(Data excerpts)
********

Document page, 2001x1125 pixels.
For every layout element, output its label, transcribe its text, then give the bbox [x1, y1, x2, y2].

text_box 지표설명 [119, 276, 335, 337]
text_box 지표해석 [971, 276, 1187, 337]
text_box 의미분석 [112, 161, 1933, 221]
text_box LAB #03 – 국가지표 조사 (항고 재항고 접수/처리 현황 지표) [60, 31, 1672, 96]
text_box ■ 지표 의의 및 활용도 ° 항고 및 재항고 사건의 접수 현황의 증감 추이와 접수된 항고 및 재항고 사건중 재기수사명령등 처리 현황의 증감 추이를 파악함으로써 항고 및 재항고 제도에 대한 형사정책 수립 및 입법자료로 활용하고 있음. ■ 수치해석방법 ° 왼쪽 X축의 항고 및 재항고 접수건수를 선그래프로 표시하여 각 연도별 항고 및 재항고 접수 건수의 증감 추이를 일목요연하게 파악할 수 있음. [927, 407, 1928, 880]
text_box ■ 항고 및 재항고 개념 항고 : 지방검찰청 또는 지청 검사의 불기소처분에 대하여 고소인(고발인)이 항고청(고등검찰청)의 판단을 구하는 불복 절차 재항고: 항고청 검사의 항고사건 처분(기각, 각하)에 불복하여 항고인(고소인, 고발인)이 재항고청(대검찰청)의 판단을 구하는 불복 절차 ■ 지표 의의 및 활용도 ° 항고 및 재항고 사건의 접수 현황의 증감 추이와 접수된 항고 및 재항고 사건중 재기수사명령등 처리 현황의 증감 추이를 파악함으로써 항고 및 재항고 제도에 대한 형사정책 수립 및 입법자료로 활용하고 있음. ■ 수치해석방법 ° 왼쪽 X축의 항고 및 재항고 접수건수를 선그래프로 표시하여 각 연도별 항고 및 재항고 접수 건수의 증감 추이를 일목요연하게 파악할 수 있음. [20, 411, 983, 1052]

********

> [INSTRUCTIONS FOR THE TASK]:
Restate the line containing "For every layout" and every remaining line of the records word for word. Add nothing.

> [TASK SOLUTION]:
For every layout element, output its label, transcribe its text, then give the bbox [x1, y1, x2, y2].

text_box 지표설명 [119, 276, 335, 337]
text_box 지표해석 [971, 276, 1187, 337]
text_box 의미분석 [112, 161, 1933, 221]
text_box LAB #03 – 국가지표 조사 (항고 재항고 접수/처리 현황 지표) [60, 31, 1672, 96]
text_box ■ 지표 의의 및 활용도 ° 항고 및 재항고 사건의 접수 현황의 증감 추이와 접수된 항고 및 재항고 사건중 재기수사명령등 처리 현황의 증감 추이를 파악함으로써 항고 및 재항고 제도에 대한 형사정책 수립 및 입법자료로 활용하고 있음. ■ 수치해석방법 ° 왼쪽 X축의 항고 및 재항고 접수건수를 선그래프로 표시하여 각 연도별 항고 및 재항고 접수 건수의 증감 추이를 일목요연하게 파악할 수 있음. [927, 407, 1928, 880]
text_box ■ 항고 및 재항고 개념 항고 : 지방검찰청 또는 지청 검사의 불기소처분에 대하여 고소인(고발인)이 항고청(고등검찰청)의 판단을 구하는 불복 절차 재항고: 항고청 검사의 항고사건 처분(기각, 각하)에 불복하여 항고인(고소인, 고발인)이 재항고청(대검찰청)의 판단을 구하는 불복 절차 ■ 지표 의의 및 활용도 ° 항고 및 재항고 사건의 접수 현황의 증감 추이와 접수된 항고 및 재항고 사건중 재기수사명령등 처리 현황의 증감 추이를 파악함으로써 항고 및 재항고 제도에 대한 형사정책 수립 및 입법자료로 활용하고 있음. ■ 수치해석방법 ° 왼쪽 X축의 항고 및 재항고 접수건수를 선그래프로 표시하여 각 연도별 항고 및 재항고 접수 건수의 증감 추이를 일목요연하게 파악할 수 있음. [20, 411, 983, 1052]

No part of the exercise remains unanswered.